- AIM OF THE EXERCISE:
This exercise needs all of the entries set down again, exactly as they read.

- TASK MATERIAL:
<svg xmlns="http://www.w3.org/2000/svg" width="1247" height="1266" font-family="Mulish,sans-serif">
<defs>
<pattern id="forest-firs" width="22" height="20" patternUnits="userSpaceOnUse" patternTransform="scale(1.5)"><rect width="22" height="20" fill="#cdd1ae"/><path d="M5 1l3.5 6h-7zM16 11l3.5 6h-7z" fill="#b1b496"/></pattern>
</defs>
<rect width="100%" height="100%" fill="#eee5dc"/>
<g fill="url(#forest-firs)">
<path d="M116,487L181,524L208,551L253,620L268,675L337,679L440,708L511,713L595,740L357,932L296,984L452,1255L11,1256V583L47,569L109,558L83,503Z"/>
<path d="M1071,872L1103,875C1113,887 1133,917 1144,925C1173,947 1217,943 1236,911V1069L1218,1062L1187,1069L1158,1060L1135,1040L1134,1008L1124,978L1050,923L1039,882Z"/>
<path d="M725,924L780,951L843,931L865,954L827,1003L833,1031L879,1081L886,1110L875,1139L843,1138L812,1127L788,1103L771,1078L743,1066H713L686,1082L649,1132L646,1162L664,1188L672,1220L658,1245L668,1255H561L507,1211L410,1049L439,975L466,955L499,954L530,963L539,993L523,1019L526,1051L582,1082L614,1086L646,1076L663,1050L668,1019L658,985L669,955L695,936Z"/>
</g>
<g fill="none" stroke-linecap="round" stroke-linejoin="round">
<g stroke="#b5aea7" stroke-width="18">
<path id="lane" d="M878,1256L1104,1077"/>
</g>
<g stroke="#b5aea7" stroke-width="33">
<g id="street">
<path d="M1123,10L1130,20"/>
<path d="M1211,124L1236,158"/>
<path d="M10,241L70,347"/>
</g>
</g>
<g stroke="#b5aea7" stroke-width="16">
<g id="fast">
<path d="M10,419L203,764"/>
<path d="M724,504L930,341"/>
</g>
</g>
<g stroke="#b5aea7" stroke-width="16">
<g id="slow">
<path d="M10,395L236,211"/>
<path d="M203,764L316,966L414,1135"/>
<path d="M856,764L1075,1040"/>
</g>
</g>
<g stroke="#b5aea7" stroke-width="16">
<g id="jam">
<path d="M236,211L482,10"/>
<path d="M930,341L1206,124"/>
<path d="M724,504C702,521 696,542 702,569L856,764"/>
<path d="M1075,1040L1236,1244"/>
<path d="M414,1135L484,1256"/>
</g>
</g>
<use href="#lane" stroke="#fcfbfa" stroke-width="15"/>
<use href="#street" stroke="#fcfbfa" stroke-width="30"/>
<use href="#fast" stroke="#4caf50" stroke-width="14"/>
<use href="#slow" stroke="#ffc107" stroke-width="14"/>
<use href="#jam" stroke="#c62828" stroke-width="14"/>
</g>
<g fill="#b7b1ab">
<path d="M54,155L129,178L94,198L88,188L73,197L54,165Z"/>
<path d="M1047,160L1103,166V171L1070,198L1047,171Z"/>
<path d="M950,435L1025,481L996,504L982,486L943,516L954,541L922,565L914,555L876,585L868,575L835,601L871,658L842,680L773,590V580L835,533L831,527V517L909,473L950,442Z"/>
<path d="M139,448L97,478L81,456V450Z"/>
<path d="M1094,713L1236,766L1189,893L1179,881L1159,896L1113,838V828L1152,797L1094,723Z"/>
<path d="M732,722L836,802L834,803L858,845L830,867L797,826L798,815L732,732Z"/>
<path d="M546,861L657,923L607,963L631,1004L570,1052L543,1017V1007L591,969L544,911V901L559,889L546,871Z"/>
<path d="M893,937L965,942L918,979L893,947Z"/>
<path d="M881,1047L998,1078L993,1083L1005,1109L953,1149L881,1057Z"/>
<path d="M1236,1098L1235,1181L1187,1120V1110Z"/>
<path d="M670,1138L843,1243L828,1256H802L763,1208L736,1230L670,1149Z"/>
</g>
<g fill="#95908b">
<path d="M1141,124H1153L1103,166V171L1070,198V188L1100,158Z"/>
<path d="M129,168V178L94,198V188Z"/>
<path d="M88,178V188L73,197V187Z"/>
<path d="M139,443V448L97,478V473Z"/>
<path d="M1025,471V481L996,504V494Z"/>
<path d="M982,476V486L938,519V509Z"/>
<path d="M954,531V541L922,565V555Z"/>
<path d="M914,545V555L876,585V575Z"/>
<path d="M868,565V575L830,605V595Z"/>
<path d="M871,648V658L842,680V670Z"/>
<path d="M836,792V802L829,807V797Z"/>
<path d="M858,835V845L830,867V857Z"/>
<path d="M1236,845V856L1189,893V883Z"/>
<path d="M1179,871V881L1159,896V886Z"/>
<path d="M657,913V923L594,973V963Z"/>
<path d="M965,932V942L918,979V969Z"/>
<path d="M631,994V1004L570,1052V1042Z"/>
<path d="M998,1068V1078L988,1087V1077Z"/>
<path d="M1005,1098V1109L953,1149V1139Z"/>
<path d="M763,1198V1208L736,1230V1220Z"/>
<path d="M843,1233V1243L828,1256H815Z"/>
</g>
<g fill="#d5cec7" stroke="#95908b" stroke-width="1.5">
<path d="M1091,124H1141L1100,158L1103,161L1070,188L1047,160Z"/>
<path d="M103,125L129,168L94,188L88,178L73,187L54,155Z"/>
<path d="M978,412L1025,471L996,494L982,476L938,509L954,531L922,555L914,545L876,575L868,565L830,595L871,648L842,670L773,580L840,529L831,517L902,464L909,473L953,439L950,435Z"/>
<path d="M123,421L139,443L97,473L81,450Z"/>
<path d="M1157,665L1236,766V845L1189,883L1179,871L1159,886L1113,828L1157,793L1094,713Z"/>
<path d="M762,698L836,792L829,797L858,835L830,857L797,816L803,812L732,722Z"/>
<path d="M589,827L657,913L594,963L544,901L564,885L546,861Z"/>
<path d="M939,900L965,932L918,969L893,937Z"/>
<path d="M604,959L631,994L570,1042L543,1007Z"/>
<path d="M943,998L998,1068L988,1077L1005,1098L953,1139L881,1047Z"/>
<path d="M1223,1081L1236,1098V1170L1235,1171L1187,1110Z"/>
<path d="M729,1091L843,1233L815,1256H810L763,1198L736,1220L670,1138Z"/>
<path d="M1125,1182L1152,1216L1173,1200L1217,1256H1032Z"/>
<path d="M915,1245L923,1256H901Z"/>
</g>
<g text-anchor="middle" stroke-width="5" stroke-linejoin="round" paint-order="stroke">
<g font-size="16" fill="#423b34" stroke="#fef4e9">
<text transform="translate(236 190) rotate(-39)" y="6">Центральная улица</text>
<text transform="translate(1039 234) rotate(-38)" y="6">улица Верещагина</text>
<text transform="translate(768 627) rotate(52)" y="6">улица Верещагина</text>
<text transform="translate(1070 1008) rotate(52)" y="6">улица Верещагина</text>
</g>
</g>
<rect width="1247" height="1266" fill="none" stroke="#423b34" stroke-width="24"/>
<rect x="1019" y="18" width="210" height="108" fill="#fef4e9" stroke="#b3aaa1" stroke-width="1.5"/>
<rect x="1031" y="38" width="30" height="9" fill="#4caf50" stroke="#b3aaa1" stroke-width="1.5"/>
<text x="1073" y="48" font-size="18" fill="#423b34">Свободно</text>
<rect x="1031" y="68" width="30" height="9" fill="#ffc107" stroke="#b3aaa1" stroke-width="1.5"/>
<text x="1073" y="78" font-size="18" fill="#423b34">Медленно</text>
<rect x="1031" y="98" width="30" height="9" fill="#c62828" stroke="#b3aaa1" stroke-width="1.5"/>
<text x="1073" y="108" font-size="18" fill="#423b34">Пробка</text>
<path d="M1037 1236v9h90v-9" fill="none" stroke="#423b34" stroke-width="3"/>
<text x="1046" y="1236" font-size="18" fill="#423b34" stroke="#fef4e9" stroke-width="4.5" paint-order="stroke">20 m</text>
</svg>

- REPLY TO THE EXERCISE:
<svg xmlns="http://www.w3.org/2000/svg" width="1247" height="1266" font-family="Mulish,sans-serif">
<defs>
<pattern id="forest-firs" width="22" height="20" patternUnits="userSpaceOnUse" patternTransform="scale(1.5)"><rect width="22" height="20" fill="#cdd1ae"/><path d="M5 1l3.5 6h-7zM16 11l3.5 6h-7z" fill="#b1b496"/></pattern>
</defs>
<rect width="100%" height="100%" fill="#eee5dc"/>
<g fill="url(#forest-firs)">
<path d="M116,487L181,524L208,551L253,620L268,675L337,679L440,708L511,713L595,740L357,932L296,984L452,1255L11,1256V583L47,569L109,558L83,503Z"/>
<path d="M1071,872L1103,875C1113,887 1133,917 1144,925C1173,947 1217,943 1236,911V1069L1218,1062L1187,1069L1158,1060L1135,1040L1134,1008L1124,978L1050,923L1039,882Z"/>
<path d="M725,924L780,951L843,931L865,954L827,1003L833,1031L879,1081L886,1110L875,1139L843,1138L812,1127L788,1103L771,1078L743,1066H713L686,1082L649,1132L646,1162L664,1188L672,1220L658,1245L668,1255H561L507,1211L410,1049L439,975L466,955L499,954L530,963L539,993L523,1019L526,1051L582,1082L614,1086L646,1076L663,1050L668,1019L658,985L669,955L695,936Z"/>
</g>
<g fill="none" stroke-linecap="round" stroke-linejoin="round">
<g stroke="#b5aea7" stroke-width="18">
<path id="lane" d="M878,1256L1104,1077"/>
</g>
<g stroke="#b5aea7" stroke-width="33">
<g id="street">
<path d="M1123,10L1130,20"/>
<path d="M1211,124L1236,158"/>
<path d="M10,241L70,347"/>
</g>
</g>
<g stroke="#b5aea7" stroke-width="16">
<g id="fast">
<path d="M10,419L203,764"/>
<path d="M724,504L930,341"/>
</g>
</g>
<g stroke="#b5aea7" stroke-width="16">
<g id="slow">
<path d="M10,395L236,211"/>
<path d="M203,764L316,966L414,1135"/>
<path d="M856,764L1075,1040"/>
</g>
</g>
<g stroke="#b5aea7" stroke-width="16">
<g id="jam">
<path d="M236,211L482,10"/>
<path d="M930,341L1206,124"/>
<path d="M724,504C702,521 696,542 702,569L856,764"/>
<path d="M1075,1040L1236,1244"/>
<path d="M414,1135L484,1256"/>
</g>
</g>
<use href="#lane" stroke="#fcfbfa" stroke-width="15"/>
<use href="#street" stroke="#fcfbfa" stroke-width="30"/>
<use href="#fast" stroke="#4caf50" stroke-width="14"/>
<use href="#slow" stroke="#ffc107" stroke-width="14"/>
<use href="#jam" stroke="#c62828" stroke-width="14"/>
</g>
<g fill="#b7b1ab">
<path d="M54,155L129,178L94,198L88,188L73,197L54,165Z"/>
<path d="M1047,160L1103,166V171L1070,198L1047,171Z"/>
<path d="M950,435L1025,481L996,504L982,486L943,516L954,541L922,565L914,555L876,585L868,575L835,601L871,658L842,680L773,590V580L835,533L831,527V517L909,473L950,442Z"/>
<path d="M139,448L97,478L81,456V450Z"/>
<path d="M1094,713L1236,766L1189,893L1179,881L1159,896L1113,838V828L1152,797L1094,723Z"/>
<path d="M732,722L836,802L834,803L858,845L830,867L797,826L798,815L732,732Z"/>
<path d="M546,861L657,923L607,963L631,1004L570,1052L543,1017V1007L591,969L544,911V901L559,889L546,871Z"/>
<path d="M893,937L965,942L918,979L893,947Z"/>
<path d="M881,1047L998,1078L993,1083L1005,1109L953,1149L881,1057Z"/>
<path d="M1236,1098L1235,1181L1187,1120V1110Z"/>
<path d="M670,1138L843,1243L828,1256H802L763,1208L736,1230L670,1149Z"/>
</g>
<g fill="#95908b">
<path d="M1141,124H1153L1103,166V171L1070,198V188L1100,158Z"/>
<path d="M129,168V178L94,198V188Z"/>
<path d="M88,178V188L73,197V187Z"/>
<path d="M139,443V448L97,478V473Z"/>
<path d="M1025,471V481L996,504V494Z"/>
<path d="M982,476V486L938,519V509Z"/>
<path d="M954,531V541L922,565V555Z"/>
<path d="M914,545V555L876,585V575Z"/>
<path d="M868,565V575L830,605V595Z"/>
<path d="M871,648V658L842,680V670Z"/>
<path d="M836,792V802L829,807V797Z"/>
<path d="M858,835V845L830,867V857Z"/>
<path d="M1236,845V856L1189,893V883Z"/>
<path d="M1179,871V881L1159,896V886Z"/>
<path d="M657,913V923L594,973V963Z"/>
<path d="M965,932V942L918,979V969Z"/>
<path d="M631,994V1004L570,1052V1042Z"/>
<path d="M998,1068V1078L988,1087V1077Z"/>
<path d="M1005,1098V1109L953,1149V1139Z"/>
<path d="M763,1198V1208L736,1230V1220Z"/>
<path d="M843,1233V1243L828,1256H815Z"/>
</g>
<g fill="#d5cec7" stroke="#95908b" stroke-width="1.5">
<path d="M1091,124H1141L1100,158L1103,161L1070,188L1047,160Z"/>
<path d="M103,125L129,168L94,188L88,178L73,187L54,155Z"/>
<path d="M978,412L1025,471L996,494L982,476L938,509L954,531L922,555L914,545L876,575L868,565L830,595L871,648L842,670L773,580L840,529L831,517L902,464L909,473L953,439L950,435Z"/>
<path d="M123,421L139,443L97,473L81,450Z"/>
<path d="M1157,665L1236,766V845L1189,883L1179,871L1159,886L1113,828L1157,793L1094,713Z"/>
<path d="M762,698L836,792L829,797L858,835L830,857L797,816L803,812L732,722Z"/>
<path d="M589,827L657,913L594,963L544,901L564,885L546,861Z"/>
<path d="M939,900L965,932L918,969L893,937Z"/>
<path d="M604,959L631,994L570,1042L543,1007Z"/>
<path d="M943,998L998,1068L988,1077L1005,1098L953,1139L881,1047Z"/>
<path d="M1223,1081L1236,1098V1170L1235,1171L1187,1110Z"/>
<path d="M729,1091L843,1233L815,1256H810L763,1198L736,1220L670,1138Z"/>
<path d="M1125,1182L1152,1216L1173,1200L1217,1256H1032Z"/>
<path d="M915,1245L923,1256H901Z"/>
</g>
<g text-anchor="middle" stroke-width="5" stroke-linejoin="round" paint-order="stroke">
<g font-size="16" fill="#423b34" stroke="#fef4e9">
<text transform="translate(236 190) rotate(-39)" y="6">Центральная улица</text>
<text transform="translate(1039 234) rotate(-38)" y="6">улица Верещагина</text>
<text transform="translate(768 627) rotate(52)" y="6">улица Верещагина</text>
<text transform="translate(1070 1008) rotate(52)" y="6">улица Верещагина</text>
</g>
</g>
<rect width="1247" height="1266" fill="none" stroke="#423b34" stroke-width="24"/>
<rect x="1019" y="18" width="210" height="108" fill="#fef4e9" stroke="#b3aaa1" stroke-width="1.5"/>
<rect x="1031" y="38" width="30" height="9" fill="#4caf50" stroke="#b3aaa1" stroke-width="1.5"/>
<text x="1073" y="48" font-size="18" fill="#423b34">Свободно</text>
<rect x="1031" y="68" width="30" height="9" fill="#ffc107" stroke="#b3aaa1" stroke-width="1.5"/>
<text x="1073" y="78" font-size="18" fill="#423b34">Медленно</text>
<rect x="1031" y="98" width="30" height="9" fill="#c62828" stroke="#b3aaa1" stroke-width="1.5"/>
<text x="1073" y="108" font-size="18" fill="#423b34">Пробка</text>
<path d="M1037 1236v9h90v-9" fill="none" stroke="#423b34" stroke-width="3"/>
<text x="1046" y="1236" font-size="18" fill="#423b34" stroke="#fef4e9" stroke-width="4.5" paint-order="stroke">20 m</text>
</svg>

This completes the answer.